What is a mine’s equipment? What does it include? What is considered an access road to a mining operation?

These are, you might think, simple, perhaps even banal questions. Think again: the answer to these questions represents the difference between millions of dollars in property taxes pouring into the coffers of municipalities and mining companies across Québec holding on to them.

The Administrative Tribunal of Québec (Immovable Property Division) (hereinafter “TAQ”) was confronted by these questions as part of an appeal lodged by Bloom Lake General Partner Limited against the City of Fermont1.

The underlying principle is simple: municipal taxation is essentially applied as a function of the values entered on the property assessment roll. It is the responsibility of the assessor2 to determine the composition of each assessment unit, what immovables are to be entered on the property assessment role and what their value is.

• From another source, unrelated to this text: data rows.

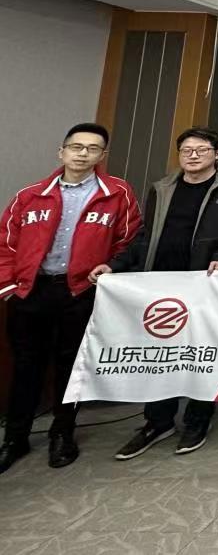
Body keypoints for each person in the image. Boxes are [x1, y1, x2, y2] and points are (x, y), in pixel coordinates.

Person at [97, 127, 218, 460]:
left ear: (217, 153)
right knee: (161, 353)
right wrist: (115, 265)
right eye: (186, 150)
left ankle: (198, 419)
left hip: (206, 282)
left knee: (202, 351)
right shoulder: (162, 187)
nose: (193, 155)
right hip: (162, 283)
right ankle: (158, 421)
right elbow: (146, 235)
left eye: (201, 149)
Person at [0, 123, 141, 474]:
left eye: (92, 149)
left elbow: (129, 240)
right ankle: (15, 438)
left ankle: (62, 434)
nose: (83, 154)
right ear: (61, 152)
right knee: (25, 366)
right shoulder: (30, 195)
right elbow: (6, 244)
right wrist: (9, 288)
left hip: (80, 291)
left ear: (102, 155)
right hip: (31, 291)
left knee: (72, 367)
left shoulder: (118, 194)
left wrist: (111, 267)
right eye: (76, 147)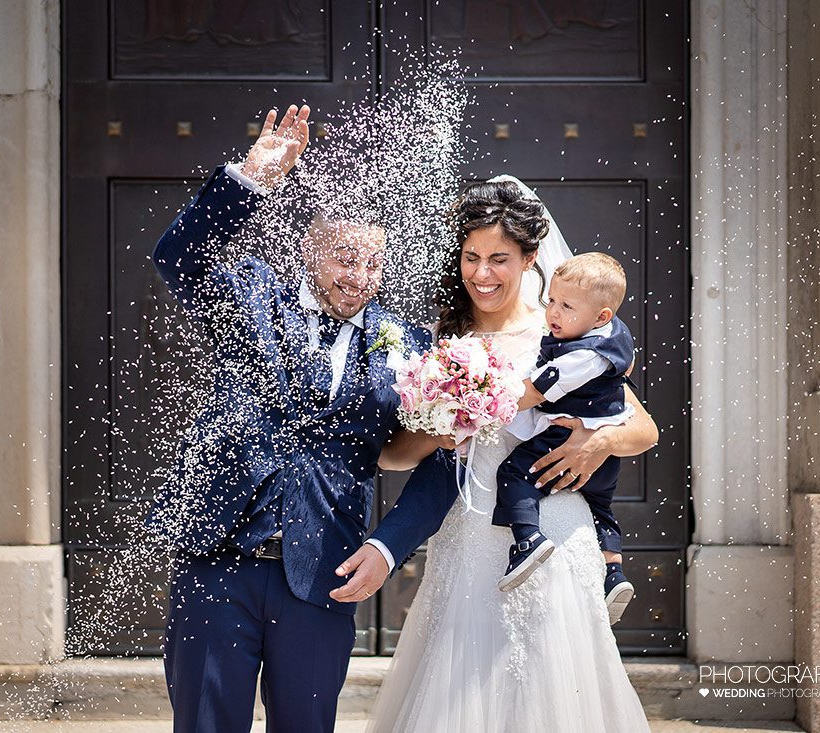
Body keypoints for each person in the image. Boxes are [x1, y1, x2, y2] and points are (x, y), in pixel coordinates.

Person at [148, 104, 455, 733]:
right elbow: (176, 257)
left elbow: (451, 457)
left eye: (373, 263)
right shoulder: (252, 296)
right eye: (345, 258)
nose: (360, 278)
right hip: (217, 560)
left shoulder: (410, 345)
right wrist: (251, 177)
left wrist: (389, 545)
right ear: (309, 247)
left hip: (324, 576)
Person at [363, 177, 657, 732]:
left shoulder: (564, 337)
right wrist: (444, 424)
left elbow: (643, 428)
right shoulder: (438, 341)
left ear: (529, 258)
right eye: (471, 258)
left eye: (499, 259)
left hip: (554, 524)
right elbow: (396, 457)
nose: (482, 274)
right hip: (468, 534)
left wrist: (596, 442)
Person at [493, 252, 638, 625]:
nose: (553, 313)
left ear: (600, 316)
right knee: (601, 510)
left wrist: (486, 401)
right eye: (552, 301)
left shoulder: (580, 357)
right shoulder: (613, 336)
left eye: (567, 306)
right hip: (606, 456)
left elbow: (537, 390)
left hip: (564, 440)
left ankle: (527, 539)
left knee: (514, 474)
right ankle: (613, 573)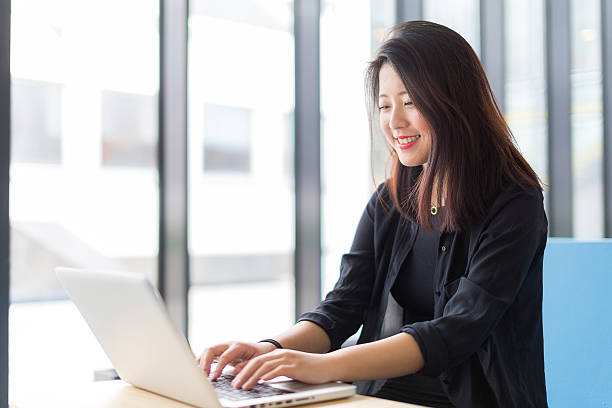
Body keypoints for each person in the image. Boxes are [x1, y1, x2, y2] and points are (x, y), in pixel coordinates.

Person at [198, 21, 548, 408]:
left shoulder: (515, 203)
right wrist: (270, 349)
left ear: (455, 100)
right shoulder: (389, 202)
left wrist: (325, 366)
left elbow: (457, 329)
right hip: (380, 398)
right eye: (384, 105)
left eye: (410, 102)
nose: (394, 122)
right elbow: (343, 306)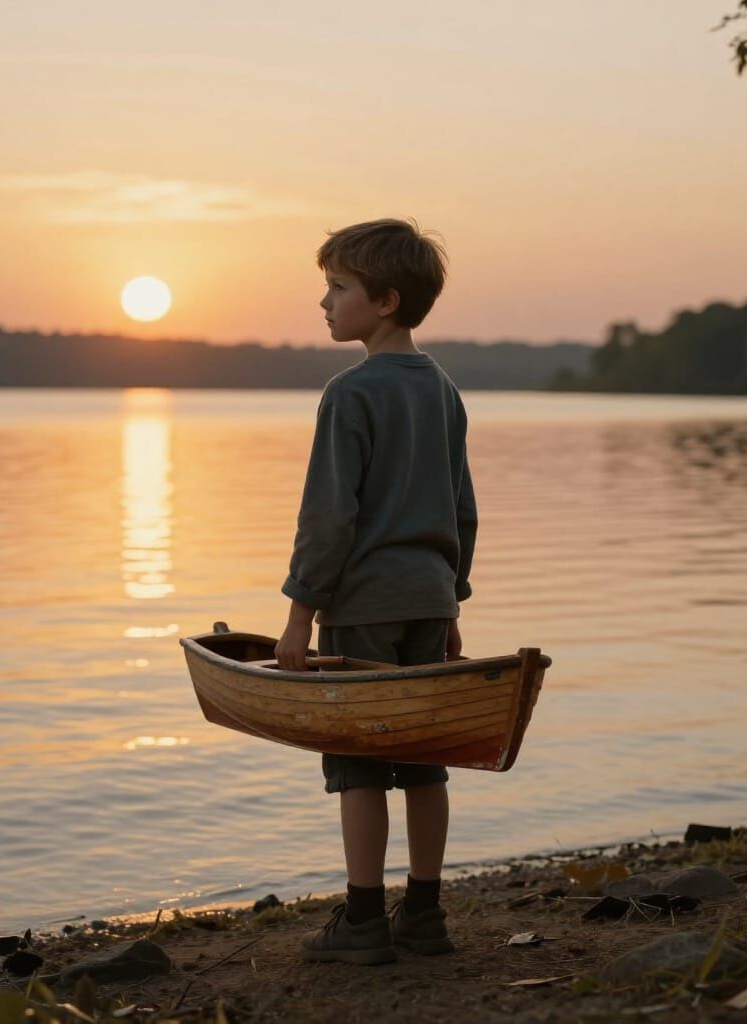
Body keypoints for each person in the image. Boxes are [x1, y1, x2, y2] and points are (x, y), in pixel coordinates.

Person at [274, 218, 477, 965]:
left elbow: (329, 516)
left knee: (358, 763)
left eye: (337, 288)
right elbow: (462, 507)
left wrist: (299, 617)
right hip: (428, 598)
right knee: (424, 760)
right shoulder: (444, 392)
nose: (324, 303)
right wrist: (451, 598)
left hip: (362, 606)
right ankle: (424, 914)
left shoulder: (350, 393)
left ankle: (363, 922)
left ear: (385, 301)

The law3 provides that certain immovables are not to be entered on the role. Accordingly, their value has no impact on the taxes that can be collected by municipalities.

Among the immovables excluded from the role:

  • “galleries,
  • shafts,
  • excavations,
  • tunnels

Hence the importance of the questions asked above.

With respect to a mine’s equipment, Bloom Lake argued that the equipment of a mine should be taken to refer to all the steps in the operation of a mine, from the extraction of the ore to its marketing and including its processing. Instead, the TAQ adopted a more limited interpretation of the concept of mine equipment that included only the equipment used to extract the ore.

As for the concept of an access road to a mining operation, Bloom Lake claimed that it included all the roads located within the mining operation, i.e. all the roads used by vehicles in the mining operation. Again here, the claim was not accepted by the TAQ, which instead circumscribed this concept to the road linking the public road to the entry gate of the mining operation.

If the TAQ had accepted the Bloom Lake interpretation, it could have had a serious financial impact for mining companies, which would have had a large part of their immovables that are included in their mining operation excluded from the assessment role.